10 Ekim Katliamı’nda kaybettiğimiz Meryem Bulut ile bir seçim ofisi açılışında tanışmıştık. Duvarlara baktıktan sonra “Hep bizimkilerin resimlerini asmışsınız. Bu dünyada bizden başka acı çeken halk yok mu? diye sorup “Erebên Filistînî, gundiyên Amerîkî li ku der in…” diye devam etmişti.
Meryem Bulut, sendikaların ve meslek örgütlerinin düzenlediği barış mitinginde öldürüldü. Uluslararası siyasete hep onun gözünden bakmaya çalıştım.
Filistin Direnişi
Bugünlerde hep Filistin’i konuşuyoruz. Lübnan’ı, Orta Doğu’yu, savaşı, komplo teorilerini, orduları, direniş örgütlerini, istihbarat birimlerini ve nereden edindiğimizi bilmediğimiz önyargıları konuşuyoruz.
Kimileri her şey 7 Ekim’de başlamış gibi davranıyor. İsrail’in kendini savunma hakkından bahsediyor.

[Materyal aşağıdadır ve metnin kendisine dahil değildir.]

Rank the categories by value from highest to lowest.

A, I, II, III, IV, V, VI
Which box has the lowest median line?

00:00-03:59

“Onlar da topraklarını satmasaydı…”, “Bizi arkamızdan vurdular!”, “Sen Filistin bayrağının anlamını biliyor musun?”
“Saddam’a itiraz ettiler mi? Peki onlar Ezidiler için tweet attı mı?”
“Filistin’den bize ne!” diyen dostlarımız ve komşularımız olacak. Onlara bıkmadan usanmadan hakikatten, direnişten ve barıştan bahsedelim. Bıkmadan usanmadan savaşın 7 Ekim’de başlamadığını, Filistin’in 100 yılı aşkın süredir işgal altında olduğunu anlatalım.

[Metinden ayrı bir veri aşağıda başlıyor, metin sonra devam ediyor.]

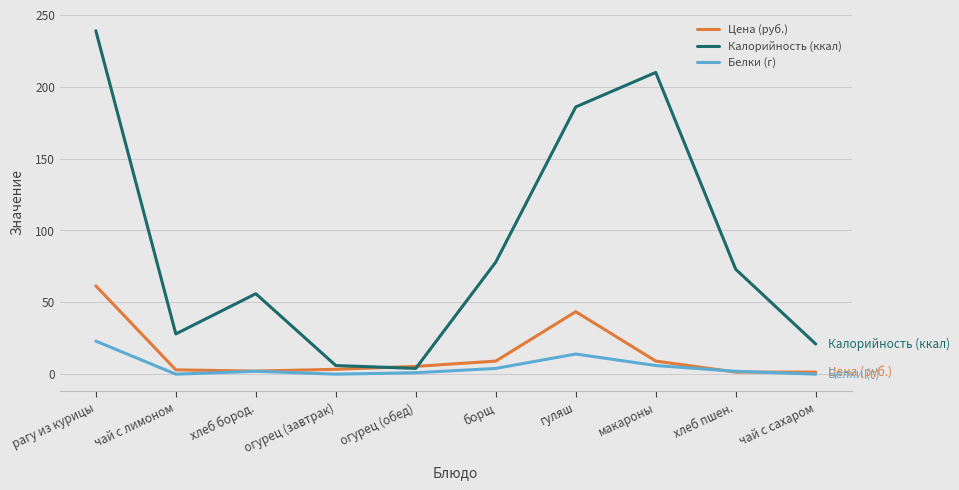

Rank the series by their maximum value, from highest to lowest.

Калорийность (ккал), Цена (руб.), Белки (г)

Sadece büyük felaket Nakba’yı değil ötesini de hatırlatalım. Sadece İntifadalar’ı değil Filistin halkının her gün sergilediği direnişi de konuşalım. Sadece İsrail işgalini ve İngiliz mandasını değil büyük demiryolu grevinde Filistinli Arap işçilerin işgalcileri nasıl şaşırttığını da konuşalım.

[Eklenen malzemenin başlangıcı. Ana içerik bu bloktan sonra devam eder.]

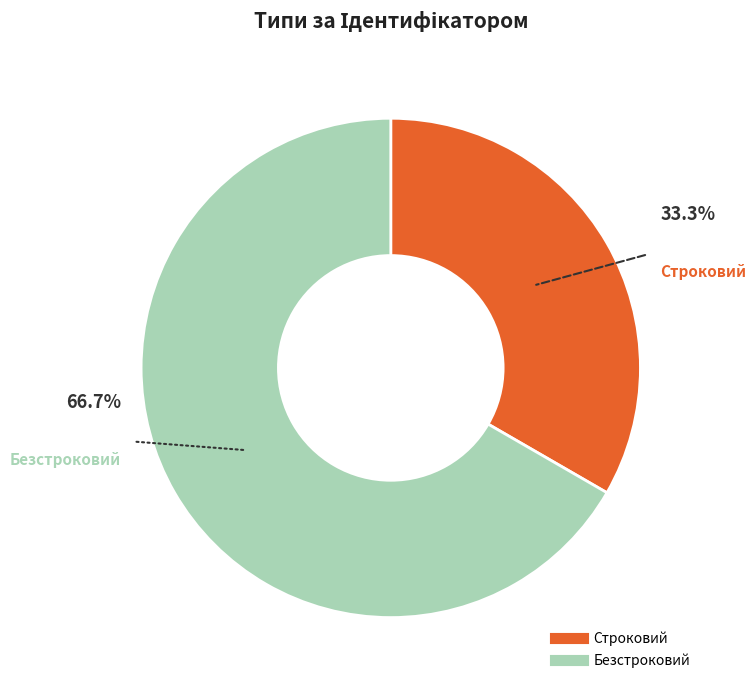

To the nearest percent, what is the average slice percentage?

50%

Hatta Zeydani isyanını, ilk özerk Filistin yönetimini selamlamayı unutmayalım. Bilenlerden Şerko’yu ve Selahaddin Eyyubi’yi dinleyelim.
Filistin Barışı
İsrail ordusu, Gazze’deki soykırımı sürdürürken savaşı genişletiyor. İsrail güçleri 5 farklı cepheye saldırıyor: Filistin, Lübnan, Suriye, Yemen ve İran.
Gazze neredeyse yok edildi. Altyapı tamir edilemez şekilde tahrip edildi. Hastaneler, okullar kullanılmaz hale geldi. Halk daracık bir alana sürgün edildi ama orası bile savaş uçaklarının hedefinde. Kaç kişinin öldüğü, yaralandığı, sakat kaldığı, enkaza gömüldüğü, açlıkla, susuzlukla baş başa bırakıldığı artık takip edilemez ve önemsizleşmiş durumda.
İsrail ordusu son 50 yıldaki dördüncü Lübnan işgaline hazırlanıyor. Önce çağrı cihazlarını ve telsiz pillerini patlatarak “kitlesel suikastlar” düzenledi şimdi de mahallelere bomba yağdırıyor. Bütün bu saldırıları Batı’nın siyasi ve teknik desteğiyle gerçekleştiriyor.
İsrail’in pervasızlığı bir güç gösterisi değil. Güçsüzlüğünün geçit töreni. Ve bu korkakça gösteri daha fazla şiddetin habercisi. İsrail ordusu Gazze’de Sabra ve Şatilla’nın deneyimleriyle savaşıyor. Lübnan halkı Filistin’e verdiği desteğin bedelini ödüyor.
Savaşı duyar duymaz barıştan söz etmeliyiz. Barışla birlikte özgürlüğü konuşmalıyız. Bölgedeki tüm halklar için kalıcı bir barışa giden tek yol özgürlüktür. Bize düşen görev işgal ve imhaya dayalı rejime karşı direnişi küreselleştirmektir. Onu ayakta tutan suç ortaklığı zincirlerini kırmaktır.
Meryem Bulut’un işaret ettiği gibi acı çeken ve direnen halklardan öğreneceklerimiz var.